Schiffsmodelle in Saigon
Eine der selten zu widerlegenden Erkenntnisse in der globalisierten Reisewelt ist die Behauptung, dass Traveller stinken. Ja, manchmal lässt es sich nur schwer vermeiden und bei mir ist es jetzt so weit. Habe noch ein sauberes Hemd bis Hue. Erst dort kommt dann alles in die Wäscherei. Zur Abholung des Visums morgen kann ich mich noch ordentlich kleiden. Ich will ja nicht in letzter Sekunde noch alles vermasseln mit den Indos. Wenn im Zug der Platz neben mir aus den vorgenannten Gründen frei bleiben sollte, dann kann ich damit leben. Aber die Plastikwäsche hier kaufe ich ums Verrecken nicht.

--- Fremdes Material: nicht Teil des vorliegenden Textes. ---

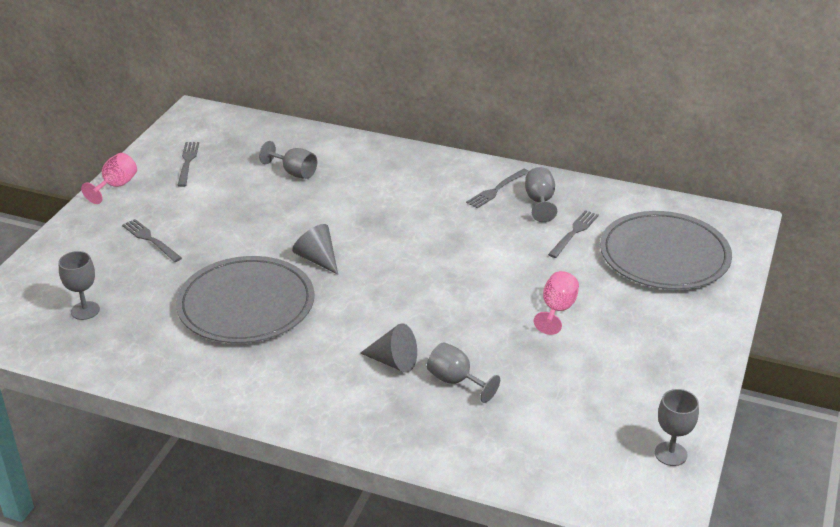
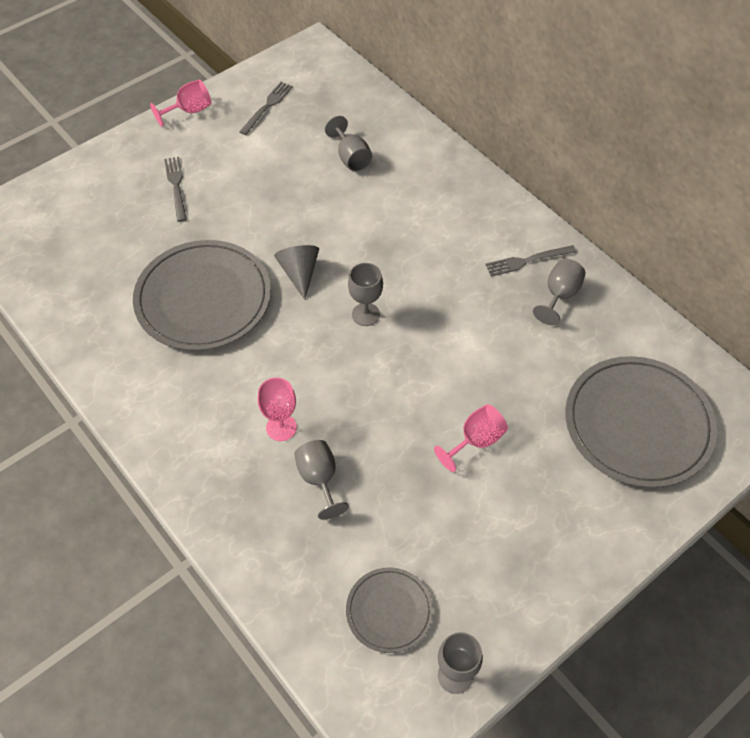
camera: 30 degrees right, 20 degrees up
grey goblet [59,251,100,320] -> grey goblet moved to [348,263,383,326]
grey cone [360,323,417,373] -> pink goblet [258,377,297,441]
grey fork [548,210,599,258] -> none
none -> grey plate [346,567,433,653]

Das Straßensystem in der Innenstadt Saigons habe ich inzwischen durchschaut. Verlaufen ist kaum noch möglich, selbst im Dunkeln nicht. Allerdings mache ich als Fußgänger doch noch Fehler. Heute bin ich am Zebrastreifen vor dem Rex-Hotel, der über eine nur wenig befahrene Straße neben einem Park führt, im falschen Moment losgelaufen. Genau zeitgleich starteten nämlich die Linksabbieger, die in diese Straße einbiegen wollten. Und ausnahmslos alle nahmen mich ins Visier. Entweder direkt, oder sie versuchten mich bewegungsunfähig zu halten in dem sie mir den Platz für auch nur einen weiteren Schritt nahmen. Zum rettenden Bürgersteig waren es zu beiden Seiten nur 3 bis 4 Meter, und doch so unerreichbar. Wer in der Spur war, die direkt auf mich zielte, gab trotzdem unvermindert Gas, obwohl ich da den Torrero gab. Ausweichen war ja auch kaum möglich, denn rechts und links von ihm war ja auch alles in Bewegung. Als jemand registriert, dass er mich nicht umfahren sondern nur noch umfahren kann, geht er tatsächlich vom Gas und bremst. Zu spät. Zum Halten bringe letztendlich ich ihn, mit beiden Händen an seinem Scheinwerfer. Er stammelt ein „Sorry", doch die Situation ist dadurch noch nicht bereinigt. Dadurch, dass kein Mensch vorausschauend fährt – normalerweise wäre seit 20 m zu sehen gewesen, dass da einer auf dem Zebrastreifen nicht mehr vor und zurück kann – müssen die Auffahrenden jetzt auch scharf bremsen, bzw. in den Fahrweg der anderen Fahrer hineinziehen. Es entstehen die wildesten Aktionen. Beinahezusammenstöße und das knapp vermiedene Abfahren meines Rucksacks, aber Rücknahme von Gas oder Betätigen der Bremse bleiben absolutes Tabu für die Mopedrocker. Klar, alles mein Fehler. Ich habe den Fluss erheblich gestört. Aber der Fluss lässt sich nicht stören. Das würde ja Stillstand bedeuten und damit kommt man hier nicht klar. Man fährt lieber einen Fußgänger um und dann über ihn rüber. Das ist wie das Überfahren einer Straßenwelle. Es macht einmal Hupp, aber man muss wenigstens nicht bremsen. Denn Bremsen ist die eigentliche Störung im Fluss. Nicht die rotierende Person auf dem Fußweg, die es irgendwann dann doch noch auf die rettende Seite schaffen konnte.